Anter, a prominent Kurdish intellectual, politician and journalist who had spent more than 11 years in Turkish prisons for pro-Kurdish activities, was shot dead in September 1992 while attending a festival in Diyarbakir. He was 72. Orhan Miroglu, another writer who was accompanying him, was seriously injured.

In 2006 the European Court of Human Rights found Turkey guilty of violating Anter’s right to life and of not conducting an effective investigation into his death.

The Turkish Gendarmerie Intelligence and Counter-Terrorism Organization (JITEM), whose existence had been denied by the General Staff and other state institutions, is believed to have been responsible for thousands of extrajudicial killings and disappearances of Kurds during the 1980s and 1990s in the Kurdish regions in Turkey.

Twenty years after the murder, Turkey reopened Anter’s case in June 2012 when Hamit Yildirim, a former temporary village guard suspected of murdering him, was caught by police.

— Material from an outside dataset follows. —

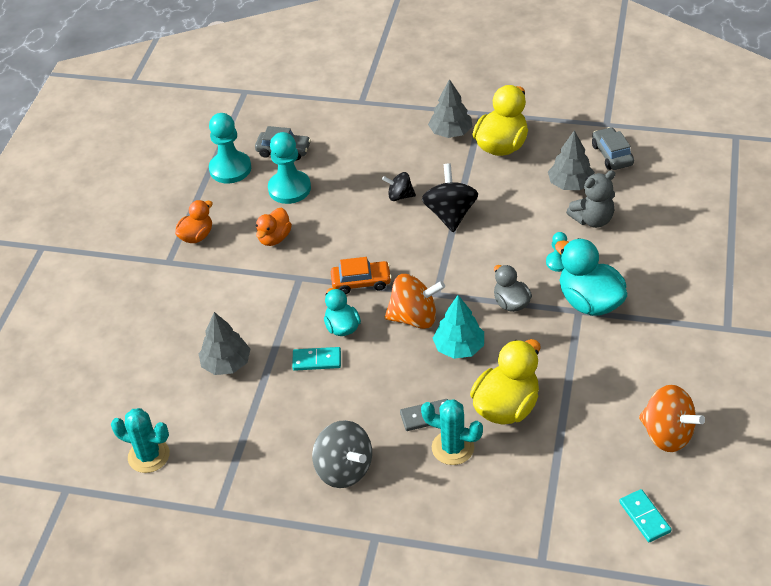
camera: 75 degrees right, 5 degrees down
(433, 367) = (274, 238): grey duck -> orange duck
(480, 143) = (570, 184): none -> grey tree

The Diyarbakir high criminal court charged Yildirim and three other defendants for the murder: Mahmut Yildirim and Abdulkadir Aygan, former members of the Turkish Gendarmerie Intelligence and Counter-Terrorism Organization (JITEM), and retired colonel Savas Gevrekci.

In the latest court session early this month, only two of the defendants, Hamit Yildirim and Savas Gevrekci, were present.

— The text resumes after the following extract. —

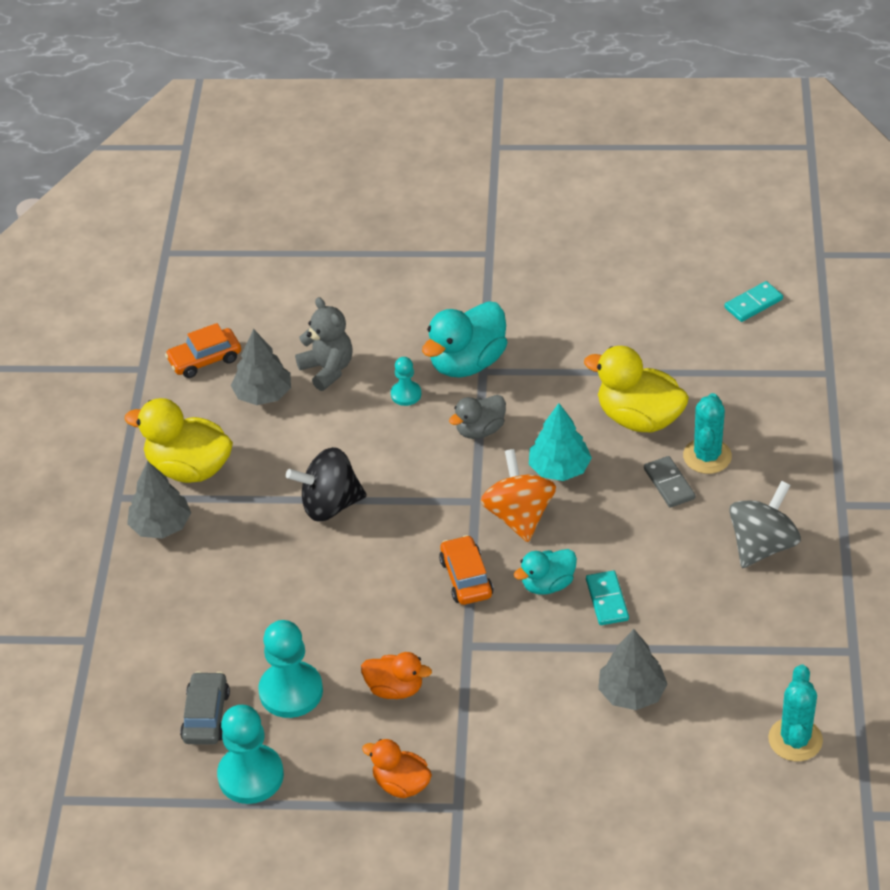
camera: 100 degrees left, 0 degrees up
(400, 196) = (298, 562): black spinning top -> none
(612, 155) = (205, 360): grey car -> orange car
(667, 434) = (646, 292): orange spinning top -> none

“This case has been reopened with the efforts of a few lawyers and journalists. But the investigation has been very ineffective and insufficient,” Elci charged.

During cross examination in court, Hamit Yildirim denied killing Anter, having any connection with him or even knowing the other defendants.

Elci said the cross examination had been tense. “I wanted to ask the defendant whether he would feel anger towards someone he thinks is a PKK member but the court objected to my question so I was not allowed to get an answer for this question.”

Despite official denials about its existence, retired colonel Arif Dogan said in court in 2010 that he had founded the gendarmerie's JITEM intelligence unit in the late 1980s on orders by his superiors and Turkey’s interior ministry.

In 2011, Dogan again testified that he had also set up the Kurdish Hezbollah as a contra group to fight and kill militants of the Kurdistan Workers' Party (PKK), which is now in peace talks with the Turkish government after a three-decade insurgency in which 40,000 people were killed.